夫婦善哉 織田作之助

カテゴリ:小説・文芸 本の著者:

時代は大正から昭和にかけての大阪です。しっかりものの蝶子は貧乏な天ぷら屋の娘として生まれました。17歳で芸者になり明るくお転婆な性格から大変人気のある芸者になりました。そこに安化粧問屋の若旦那で妻子持ちの維康柳吉が現れて、出会って三月で良い仲になり、柳吉が東京に集金へ行くのを機に駆け落ちをした芸者蝶子と若旦那、維康柳吉の関係を描いた短編小説です。

駆け落ちした男と女の、他人には窺い知れない仲を「斬新な文体」で描いているため、流し読みをした程度では文章が頭に入ってこず、ゆっくりと時間をかけて丁寧に読みました。最初こそ意味は分からなかったもの、読み続けるにつれ著者、織田作之助の独特な魅力に引き込まれていきました。

きれいにまとめられた物語というよりは、ダメな男と男勝りな女が下町特有のごてごてした大阪を背景にあまりにも生活観溢れるお話ですが、次々と商売を試みても、維康柳吉が全ての商売を台無しにし、それを蝶子が立て直していくも商売が続かず維康柳吉に対して苛立ちを感じても彼から離れられない蝶子。意志の弱い夫を、気の強い女房がささえて押し上げて行くという典型的な大阪夫婦の様が、文章を通してありありと浮かんでくるのです。

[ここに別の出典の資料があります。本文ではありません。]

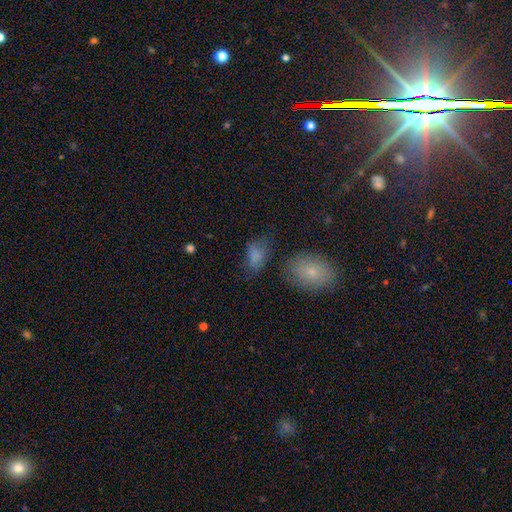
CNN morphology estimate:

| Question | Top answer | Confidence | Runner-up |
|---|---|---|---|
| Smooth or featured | smooth | 76% | star or artifact (12%) |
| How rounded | in between | 86% | round (11%) |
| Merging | none | 48% | minor disturbance (28%) |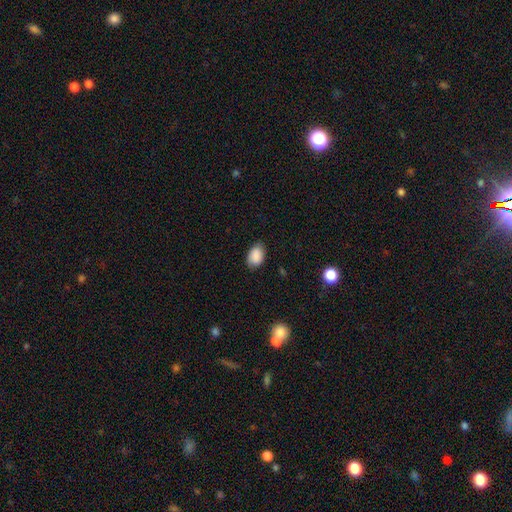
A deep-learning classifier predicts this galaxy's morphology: Smooth or featured? smooth (88%)
How rounded? in between (85%)
Merging? none (76%)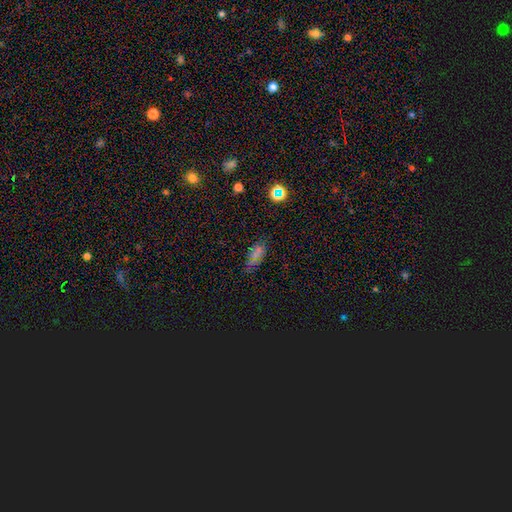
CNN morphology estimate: Smooth or featured? star or artifact (43%)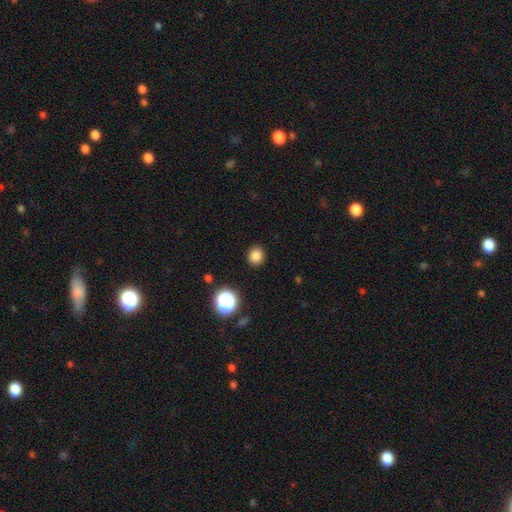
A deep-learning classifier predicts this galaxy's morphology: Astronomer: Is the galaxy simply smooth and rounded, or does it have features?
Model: smooth — 83%.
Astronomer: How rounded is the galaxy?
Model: round — 83%.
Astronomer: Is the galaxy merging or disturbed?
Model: none — 91%.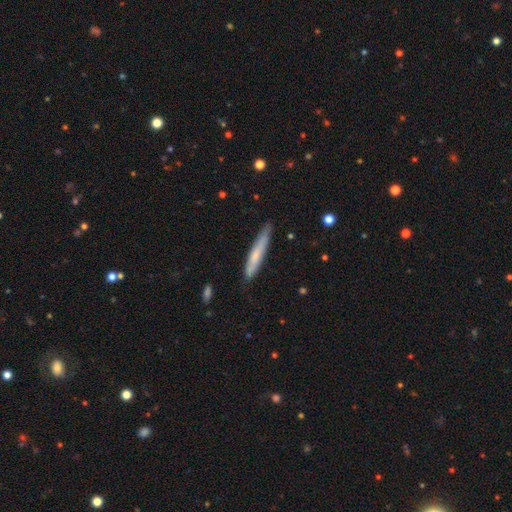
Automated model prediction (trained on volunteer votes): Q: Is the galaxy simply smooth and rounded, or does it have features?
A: smooth — 66%.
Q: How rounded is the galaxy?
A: cigar-shaped — 94%.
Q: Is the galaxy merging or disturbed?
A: none — 81%.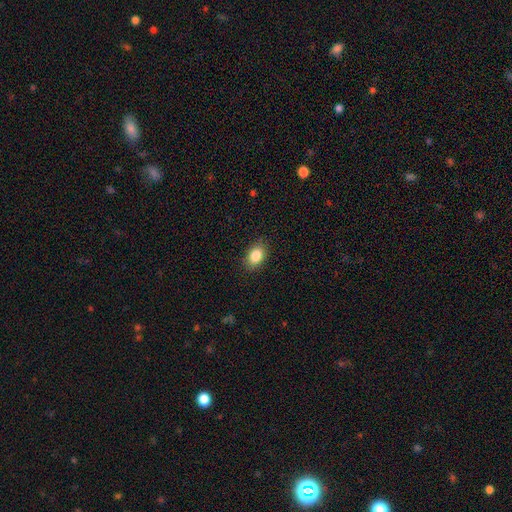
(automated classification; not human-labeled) A smooth galaxy with no disk features (86%) that is in between round and cigar-shaped (80%).

Vote fractions:
- Smooth or featured? smooth: 86% / star or artifact: 8% / featured or disk: 6%
- How rounded? in between: 80% / round: 19% / cigar-shaped: 1%
- Merging? none: 85% / minor disturbance: 11% / major disturbance: 3% / merger: 1%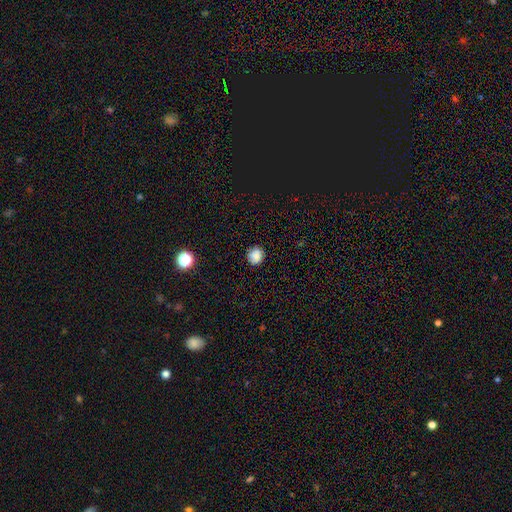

もちろん大正時代でも今でも、こんな彼のような存在は「ダメンズ」と呼ばれる部類になるし、歓迎できるものではありませんが、一途に愛している人だからこそ、ダメだと思っても離れられない蝶子の気持ちがしっかりと伝わってきます。とはいえ、読み続けるうちに織田作之助をどうしても受け入れられない気持ちになりましたが、更にその気持ちを強くしたシーンが、蝶子がガス自殺未遂をする場面です。自殺未遂をするほど悩む男と居て彼女は幸せになれないじゃないかとヤキモキしていた気持ちが、報われる時が来ます。

維康柳吉の父が無くなり、一月ほど姿をくらました彼が、ひょうひょうと蝶子の元へ戻ってきます。そして、蝶子を法善寺境内の「めをとぜんざい」へ誘い、二人で仲良くぜんざいをすすったのです。その時、「ああこの二人は、これからもこうして生活を続けていくんだな。」と思いました。これが他人から見て苦労をしている出来事もこの二人にとって当たり前の日常なのだと。生活のどうしようもなさをこうもリアルで感情移入できる作品を生み出せる織田作之助に感服します。

年を重ねるごとに違った見え方になるのは、私も人生の経験を重ねて苦労を知ったからでしょうか。何度読んでも面白い夫婦善哉は名作です。